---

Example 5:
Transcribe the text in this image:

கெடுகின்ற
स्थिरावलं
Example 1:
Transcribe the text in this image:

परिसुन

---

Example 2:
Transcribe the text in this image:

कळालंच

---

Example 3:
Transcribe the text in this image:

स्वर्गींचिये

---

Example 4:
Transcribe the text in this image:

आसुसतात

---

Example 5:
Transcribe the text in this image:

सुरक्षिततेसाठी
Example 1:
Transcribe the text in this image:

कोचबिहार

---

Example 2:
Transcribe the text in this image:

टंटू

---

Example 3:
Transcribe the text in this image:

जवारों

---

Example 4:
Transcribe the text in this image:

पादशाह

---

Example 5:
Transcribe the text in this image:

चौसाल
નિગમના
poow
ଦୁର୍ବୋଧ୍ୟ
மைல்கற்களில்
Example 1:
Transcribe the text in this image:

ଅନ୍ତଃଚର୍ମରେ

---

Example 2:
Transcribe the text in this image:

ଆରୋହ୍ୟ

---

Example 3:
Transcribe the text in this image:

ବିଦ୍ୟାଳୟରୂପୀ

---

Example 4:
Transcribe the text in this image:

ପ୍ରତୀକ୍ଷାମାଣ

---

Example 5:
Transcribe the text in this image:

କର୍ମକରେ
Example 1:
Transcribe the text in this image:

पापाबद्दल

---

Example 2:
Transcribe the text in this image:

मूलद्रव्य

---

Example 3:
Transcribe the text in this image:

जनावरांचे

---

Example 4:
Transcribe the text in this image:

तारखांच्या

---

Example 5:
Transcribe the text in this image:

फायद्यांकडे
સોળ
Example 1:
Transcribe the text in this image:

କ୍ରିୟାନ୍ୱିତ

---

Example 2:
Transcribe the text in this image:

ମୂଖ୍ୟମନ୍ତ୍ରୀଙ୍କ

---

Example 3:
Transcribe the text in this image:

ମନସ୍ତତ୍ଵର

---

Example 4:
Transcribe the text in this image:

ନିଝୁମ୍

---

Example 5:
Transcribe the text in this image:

#### REQUIRED ACTION:
Every record shown above should be given back exactly.

#### EXERCISE RESPONSE:
---

Example 5:
Transcribe the text in this image:

கெடுகின்ற
स्थिरावलं
Example 1:
Transcribe the text in this image:

परिसुन

---

Example 2:
Transcribe the text in this image:

कळालंच

---

Example 3:
Transcribe the text in this image:

स्वर्गींचिये

---

Example 4:
Transcribe the text in this image:

आसुसतात

---

Example 5:
Transcribe the text in this image:

सुरक्षिततेसाठी
Example 1:
Transcribe the text in this image:

कोचबिहार

---

Example 2:
Transcribe the text in this image:

टंटू

---

Example 3:
Transcribe the text in this image:

जवारों

---

Example 4:
Transcribe the text in this image:

पादशाह

---

Example 5:
Transcribe the text in this image:

चौसाल
નિગમના
poow
ଦୁର୍ବୋଧ୍ୟ
மைல்கற்களில்
Example 1:
Transcribe the text in this image:

ଅନ୍ତଃଚର୍ମରେ

---

Example 2:
Transcribe the text in this image:

ଆରୋହ୍ୟ

---

Example 3:
Transcribe the text in this image:

ବିଦ୍ୟାଳୟରୂପୀ

---

Example 4:
Transcribe the text in this image:

ପ୍ରତୀକ୍ଷାମାଣ

---

Example 5:
Transcribe the text in this image:

କର୍ମକରେ
Example 1:
Transcribe the text in this image:

पापाबद्दल

---

Example 2:
Transcribe the text in this image:

मूलद्रव्य

---

Example 3:
Transcribe the text in this image:

जनावरांचे

---

Example 4:
Transcribe the text in this image:

तारखांच्या

---

Example 5:
Transcribe the text in this image:

फायद्यांकडे
સોળ
Example 1:
Transcribe the text in this image:

କ୍ରିୟାନ୍ୱିତ

---

Example 2:
Transcribe the text in this image:

ମୂଖ୍ୟମନ୍ତ୍ରୀଙ୍କ

---

Example 3:
Transcribe the text in this image:

ମନସ୍ତତ୍ଵର

---

Example 4:
Transcribe the text in this image:

ନିଝୁମ୍

---

Example 5:
Transcribe the text in this image:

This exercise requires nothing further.